By 1985 Hale House was receiving annual funds of $190,000 funneled through the New York City Department of Social Services of Children, with another $30,000 being brought in by private donations. Celebrity supporters over the years have included Tony Bennett, Lena Home, and John Lennon, whose John Lennon Spirit Foundation directed by his widow, Yoko Ono, continued sending Mother Hale $20,000 a year after Lennon’s murder in 1980. Over the years, Hale herself engaged in a lot of fundraising for her operation.
From Expansion to Presidential Honoree
Eventually, Hale House was expanded to include a complex of 30 apartments for mothers who were receiving treatment for drug rehabilitation. Controversy sometimes swirled over Hale House’s unorthodox policies, which failed to meet the usual requirement that young children be raised in private homes instead of her group-care setting. Court approval for returning infants to parents was not required by Hale House, either.

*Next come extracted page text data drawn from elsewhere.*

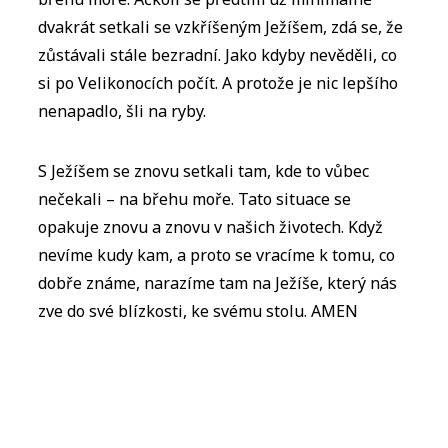
dvakrát setkali se vzkříšeným Ježíšem, zdá se, že
zůstávali stále bezradní. Jako kdyby nevěděli, co
si po Velikonocích počít. A protože je nic lepšího
nenapadlo, šli na ryby.
S Ježíšem se znovu setkali tam, kde to vůbec
nečekali – na břehu moře. Tato situace se
opakuje znovu a znovu v našich životech. Když
nevíme kudy kam, a proto se vracíme k tomu, co
dobře známe, narazíme tam na Ježíše, který nás
zve do své blízkosti, ke svému stolu. AMEN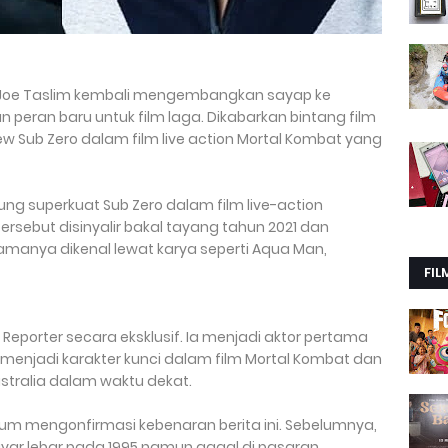
 -Joe Taslim kembali mengembangkan sayap ke
peran baru untuk film laga. Dikabarkan bintang film
ew Sub Zero dalam film live action Mortal Kombat yang
g superkuat Sub Zero dalam film live-action
ersebut disinyalir bakal tayang tahun 2021 dan
amanya dikenal lewat karya seperti Aqua Man,
FIL
d Reporter secara eksklusif. Ia menjadi aktor pertama
 menjadi karakter kunci dalam film Mortal Kombat dan
ustralia dalam waktu dekat.
belum mengonfirmasi kebenaran berita ini. Sebelumnya,
ayar lebar pada 1995 namun gagal di pasaran.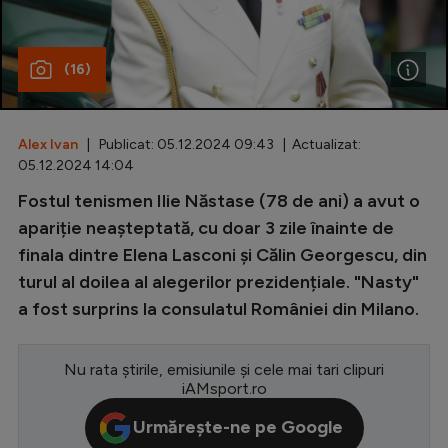
Special
(16)
Diverse
Inedit
Alex Ivan
| Publicat: 05.12.2024 09:43 | Actualizat:
Clasamente
05.12.2024 14:04
Fostul tenismen Ilie Năstase (78 de ani) a avut o
apariție neașteptată, cu doar 3 zile înainte de
finala dintre Elena Lasconi și Călin Georgescu, din
Champions League
turul al doilea al alegerilor prezidențiale. "Nasty"
Europa League
a fost surprins la consulatul României din Milano.
Conference League
CM 2026
Nu rata știrile, emisiunile și cele mai tari clipuri
iAMsport.ro
Premier League
Urmărește-ne pe Google
LaLiga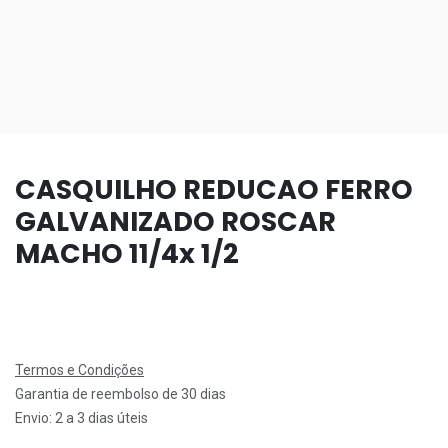
CASQUILHO REDUCAO FERRO
GALVANIZADO ROSCAR
MACHO 11/4x 1/2
Termos e Condições
Garantia de reembolso de 30 dias
Envio: 2 a 3 dias úteis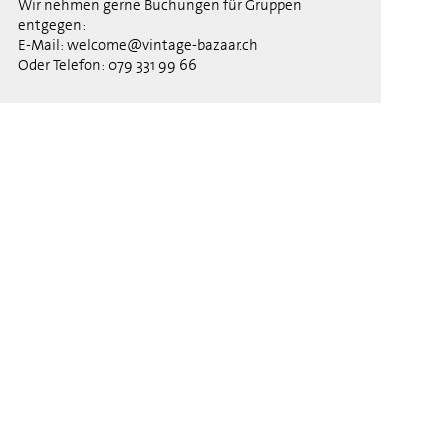
Wir nehmen gerne Buchungen für Gruppen
entgegen:
E-Mail: welcome@vintage-bazaar.ch
Oder Telefon: 079 331 99 66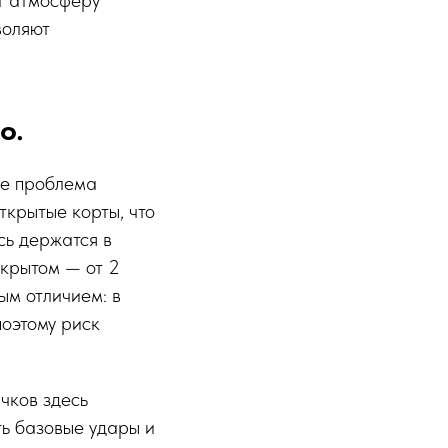
воляют
о.
де проблема
ткрытые корты, что
сь держатся в
акрытом — от 2
ым отличием: в
оэтому риск
чков здесь
ть базовые удары и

Unwavering public support enabled Hale to bypass the usual restrictions, and she continued to get waivers from state regulations throughout the mayoral administrations of Abe Beame and Ed Koch in the 1970s and 1980s.
As the crack epidemic in New York City eased up, Mayor Dinkins ordered the administration to stop referring kids to Hale House in 1989, feeling that the city could better handle finding foster care. Despite this shift in policy, babies continued to arrive at Hale House, both drug-addicted ones and those infected with the HIV virus. A more aggressive fund-raising policy was put into effect to help make up for the loss of government financing. By 1991, Hale House’s budget was $3.5 million. In the years that followed, its programs were expanded to encompass housing and educating mothers after detoxification, apprentice training for youths who began having problems, and a home for mothers of infants infected with the AIDS virus.
During his presidential administration, Ronald Reagan was a big fan of Mother Hale. He invited her to attend his State of the Union Address in 1985, at which occasion he called Hale “a true American hero,” according to the Los Angeles Times. Hale received a standing ovation at the occasion but remained her usual humble self. She continued wielding her magic with her kids well into her eighties and never stopped taking great pride in her tiny charges. “I think they’re all success stories,” she said of her Hale House babies in the Los Angeles Times “We’ve never heard of any of our children being in jail, and I think that’s a success.”